Supremum and Infimum using Archemedian Property

Question

I'm having trouble understanding where the Archemedian Property can be applied when evaluating the supremum and infimum of a set S.

For example:

Suppose $S = \{\frac{1}{n} - \frac{1}{m} : n,m \in \mathbb N\} $ Find $sup(S)$ and $inf(S)$

I want to show that $sup(S) = 1$ and $inf(S) = - 1$

$sup(S) = 1 $ :

First note that $\frac{1}{n} - \frac{1}{m} \leq 1 - \frac{1}{m} < 1$

Then 1 is an upper bound for $\frac{1}{n} - \frac{1}{m}$.

At this point I believe I need to apply the Archemedian Property but I'm not sure how.
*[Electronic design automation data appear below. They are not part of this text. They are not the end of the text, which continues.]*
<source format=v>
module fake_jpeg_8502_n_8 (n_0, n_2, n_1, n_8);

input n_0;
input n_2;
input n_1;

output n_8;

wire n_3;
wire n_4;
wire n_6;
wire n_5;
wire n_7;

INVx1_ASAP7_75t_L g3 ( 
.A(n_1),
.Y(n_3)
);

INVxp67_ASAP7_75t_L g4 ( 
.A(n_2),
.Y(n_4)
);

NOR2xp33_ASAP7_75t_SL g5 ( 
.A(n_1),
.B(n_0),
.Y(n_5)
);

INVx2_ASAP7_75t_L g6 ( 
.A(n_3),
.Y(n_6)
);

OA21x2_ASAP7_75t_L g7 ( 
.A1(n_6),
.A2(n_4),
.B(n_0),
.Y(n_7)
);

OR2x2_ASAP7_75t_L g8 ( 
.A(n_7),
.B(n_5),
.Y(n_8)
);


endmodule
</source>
I think I need to use the corollary that states : For any arbitrary $\epsilon > 0$, there exists $n_\epsilon \in \mathbb{N}$ such that $ 0 < \frac{1}{n_\epsilon} <\epsilon $

Could anyone give me a hint?

Answer 1

Edit: You've shown $1$ is an upper bound of $S$. To show $1$ is the $least$ upper bound (i.e. supremum) of $S$, you have to show every number less than $1$ is not an upper bound. So for all $1-\epsilon$, with $\epsilon>0$, you need to show these is some element of $S$ bigger than $1-\epsilon$, meaning for some $n,m$ $$ \frac1n-\frac1m>1-\epsilon $$ Choosing $n=1$ allows and subtracting both sides from one should reveal how the corollary you mentioned is useful.

Answer 2

$N=\left\{\dfrac{1}{n} \mid n\in \mathbb{N}\right\}$

$(-M)=\left\{-\dfrac{1}{m} \mid m\in \mathbb{N}\right\}$

$(N-M)=\left\{\dfrac{1}{n}-\dfrac{1}{m} \mid n,m\in \mathbb{N}\right\}$

$\sup (N-M)=\sup N+\sup(-M)=\sup N-\inf M=1$

$\inf (N-M)=\inf N+\inf(-M)=\inf N-\sup M=-1$